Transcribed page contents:
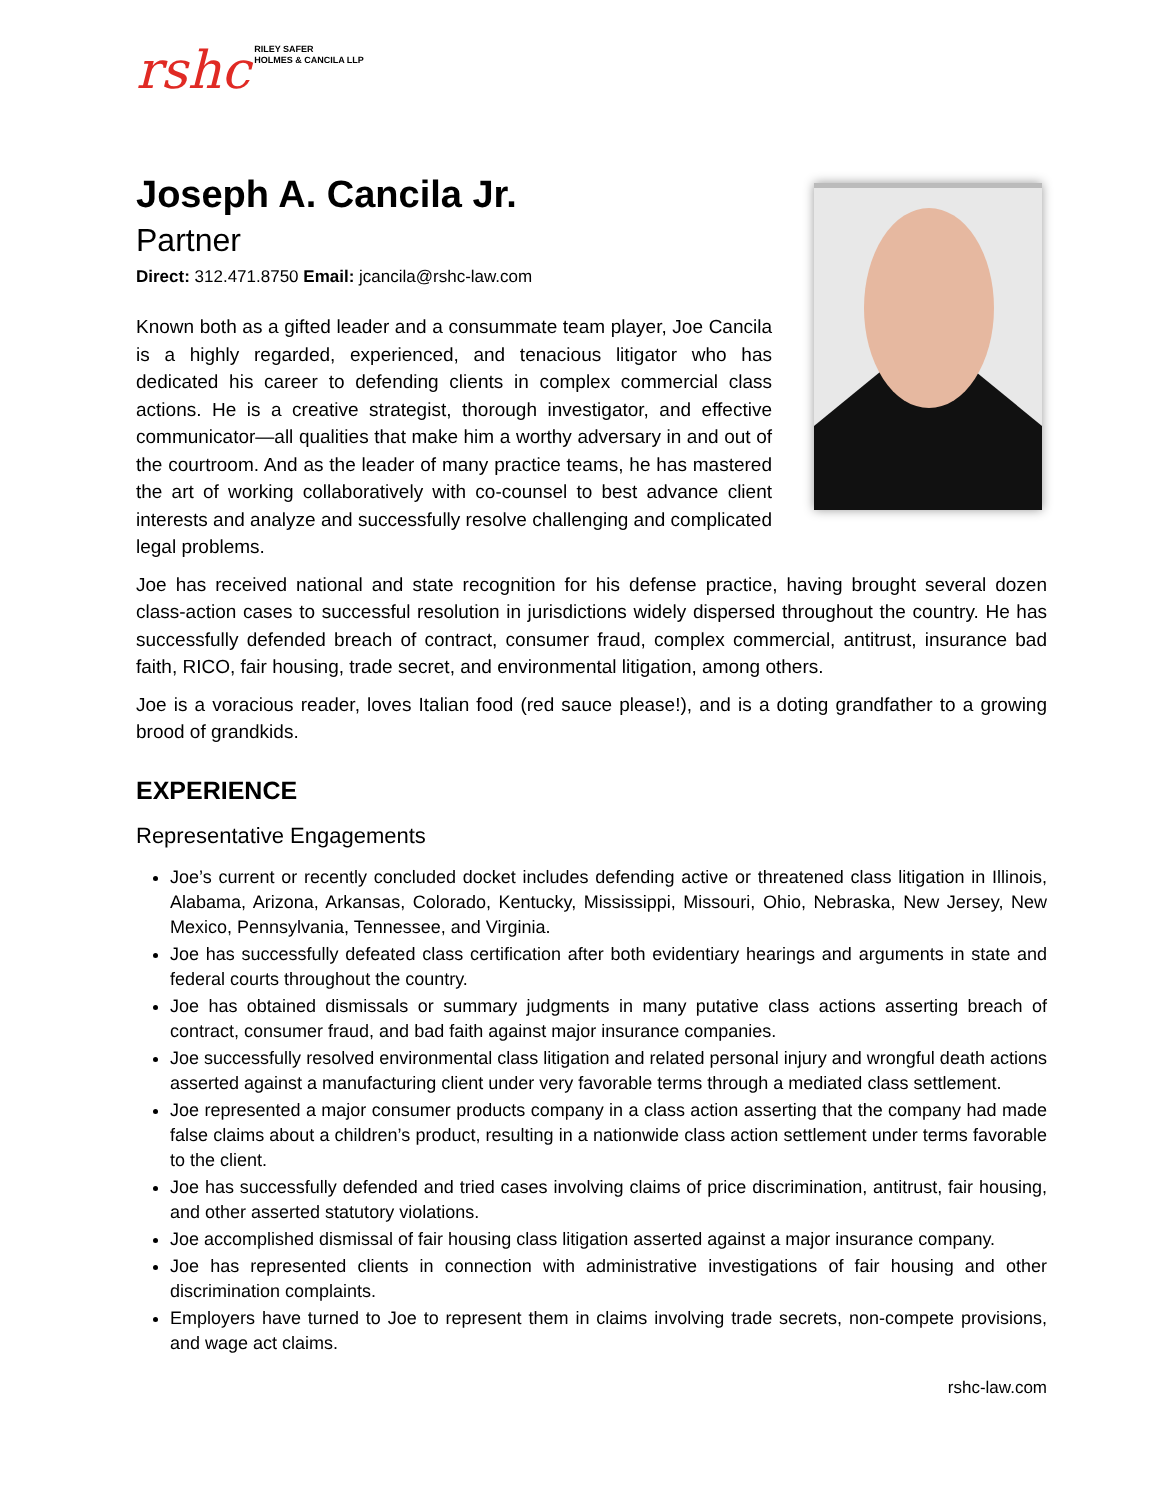rshc RILEY SAFER
HOLMES & CANCILA LLP
Joseph A. Cancila Jr.
Partner
Direct: 312.471.8750 Email: jcancila@rshc-law.com
Known both as a gifted leader and a consummate team player, Joe Cancila is a highly regarded, experienced, and tenacious litigator who has dedicated his career to defending clients in complex commercial class actions. He is a creative strategist, thorough investigator, and effective communicator—all qualities that make him a worthy adversary in and out of the courtroom. And as the leader of many practice teams, he has mastered the art of working collaboratively with co-counsel to best advance client interests and analyze and successfully resolve challenging and complicated legal problems.
Joe has received national and state recognition for his defense practice, having brought several dozen class-action cases to successful resolution in jurisdictions widely dispersed throughout the country. He has successfully defended breach of contract, consumer fraud, complex commercial, antitrust, insurance bad faith, RICO, fair housing, trade secret, and environmental litigation, among others.
Joe is a voracious reader, loves Italian food (red sauce please!), and is a doting grandfather to a growing brood of grandkids.
EXPERIENCE
Representative Engagements
Joe’s current or recently concluded docket includes defending active or threatened class litigation in Illinois, Alabama, Arizona, Arkansas, Colorado, Kentucky, Mississippi, Missouri, Ohio, Nebraska, New Jersey, New Mexico, Pennsylvania, Tennessee, and Virginia.
Joe has successfully defeated class certification after both evidentiary hearings and arguments in state and federal courts throughout the country.
Joe has obtained dismissals or summary judgments in many putative class actions asserting breach of contract, consumer fraud, and bad faith against major insurance companies.
Joe successfully resolved environmental class litigation and related personal injury and wrongful death actions asserted against a manufacturing client under very favorable terms through a mediated class settlement.
Joe represented a major consumer products company in a class action asserting that the company had made false claims about a children’s product, resulting in a nationwide class action settlement under terms favorable to the client.
Joe has successfully defended and tried cases involving claims of price discrimination, antitrust, fair housing, and other asserted statutory violations.
Joe accomplished dismissal of fair housing class litigation asserted against a major insurance company.
Joe has represented clients in connection with administrative investigations of fair housing and other discrimination complaints.
Employers have turned to Joe to represent them in claims involving trade secrets, non-compete provisions, and wage act claims.
rshc-law.com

**TASK REQUIREMENTS:** Could you write the entries out again exactly, without their pictures?

**ANSWER BOX:**
rshc RILEY SAFER
HOLMES & CANCILA LLP
Joseph A. Cancila Jr.
Partner
Direct: 312.471.8750 Email: jcancila@rshc-law.com
Known both as a gifted leader and a consummate team player, Joe Cancila is a highly regarded, experienced, and tenacious litigator who has dedicated his career to defending clients in complex commercial class actions. He is a creative strategist, thorough investigator, and effective communicator—all qualities that make him a worthy adversary in and out of the courtroom. And as the leader of many practice teams, he has mastered the art of working collaboratively with co-counsel to best advance client interests and analyze and successfully resolve challenging and complicated legal problems.
Joe has received national and state recognition for his defense practice, having brought several dozen class-action cases to successful resolution in jurisdictions widely dispersed throughout the country. He has successfully defended breach of contract, consumer fraud, complex commercial, antitrust, insurance bad faith, RICO, fair housing, trade secret, and environmental litigation, among others.
Joe is a voracious reader, loves Italian food (red sauce please!), and is a doting grandfather to a growing brood of grandkids.
EXPERIENCE
Representative Engagements
Joe’s current or recently concluded docket includes defending active or threatened class litigation in Illinois, Alabama, Arizona, Arkansas, Colorado, Kentucky, Mississippi, Missouri, Ohio, Nebraska, New Jersey, New Mexico, Pennsylvania, Tennessee, and Virginia.
Joe has successfully defeated class certification after both evidentiary hearings and arguments in state and federal courts throughout the country.
Joe has obtained dismissals or summary judgments in many putative class actions asserting breach of contract, consumer fraud, and bad faith against major insurance companies.
Joe successfully resolved environmental class litigation and related personal injury and wrongful death actions asserted against a manufacturing client under very favorable terms through a mediated class settlement.
Joe represented a major consumer products company in a class action asserting that the company had made false claims about a children’s product, resulting in a nationwide class action settlement under terms favorable to the client.
Joe has successfully defended and tried cases involving claims of price discrimination, antitrust, fair housing, and other asserted statutory violations.
Joe accomplished dismissal of fair housing class litigation asserted against a major insurance company.
Joe has represented clients in connection with administrative investigations of fair housing and other discrimination complaints.
Employers have turned to Joe to represent them in claims involving trade secrets, non-compete provisions, and wage act claims.
rshc-law.com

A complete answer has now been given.